Di errori in quel primo anno difficile del Covid gliene attribuiscono tantissimi. Lei giura come ministra il 10 gennaio del 2020 e dopo un mese scoppia il putiferio. Il caso più rumoroso quello dei banchi a rotelle distribuiti nelle scuole. «Una grande fake news, Miozzo mi aveva avvertito del rischio di una pandemia anche delle false notizie – si difende a cinque anni di distanza -. Di quei banchi aveva parlato anche Piero Angela a Superquark. Ora sono nelle scuole di chi li ha chiesti, non è che li ha dati il ministero. Quella polemica fu solo propaganda». Attacchi e critiche, «coltelli alle spalle da cui doversi difendere» secondo lei. «Arrivano da tutte le parti. Non te li aspetteresti dal partito in cui stai, ma forse li hanno puntati più da lì che da altre parti».
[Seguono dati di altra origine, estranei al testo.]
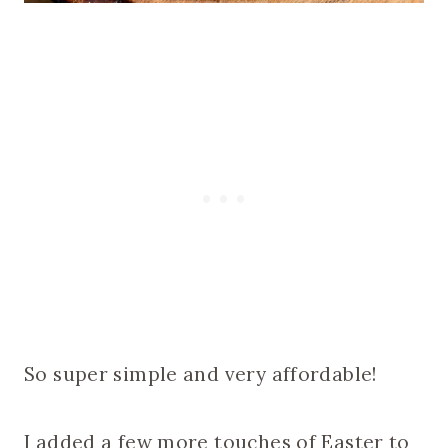
So super simple and very affordable!
I added a few more touches of Easter to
E poi c’è quello che fa più male. «Avevo tutta una serie di caratteristiche che evidentemente non andavano bene per la politica». Quali? «Ero una donna giovane, del Sud con l’accento del Sud. E il rossetto rosso. Non si può giudicare una persona per il suo aspetto fisico, se sei carina o no, se hai il rossetto o se non lo indossi. Voglio essere giudicata per quello che ho fatto, per gli studi che ho condotto». E invece? «Speravo non succedesse, ma poi ho capito che alla fine fanno contare anche l’aspetto fisico. E questo mi ha penalizzata. Cosa avrei dovuto fare? Togliermi in rossetto?». Pregiudizi sessisti, ricorda Azzolina, in politica come in altri lavori. «C’è sempre stata quella domanda rivoltante che mi ha seguito, “Ma come c’è arrivata lì?”. Parole che ne sottintendono altre. L’ho letta sui social, l’ho intuita anche tra colleghi in parlamento. Nei confronti di tutte, e questo fa male. Tanto male».
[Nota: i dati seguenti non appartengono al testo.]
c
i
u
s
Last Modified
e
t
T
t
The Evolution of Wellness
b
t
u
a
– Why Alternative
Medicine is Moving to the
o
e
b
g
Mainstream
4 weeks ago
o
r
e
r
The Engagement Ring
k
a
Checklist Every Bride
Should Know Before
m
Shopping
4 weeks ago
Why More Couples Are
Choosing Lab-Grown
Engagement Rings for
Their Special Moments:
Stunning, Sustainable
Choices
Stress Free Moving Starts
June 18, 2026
Gli anni degli attacchi alle spalle, gli anni della scorta «per proteggermi». «L’istruzione in Italia è sempre stata vista come una spesa, finché non si capisce che investire nella scuola significa investire nel futuro di tutti noi, non andremo da nessuna parte. La scuola è un investimento e non è una spesa», conclude Azzolina. «Volevo concorsi seri e ho ricevuto minacce, ora mi sento libera». La campanella suona, si torna in classe.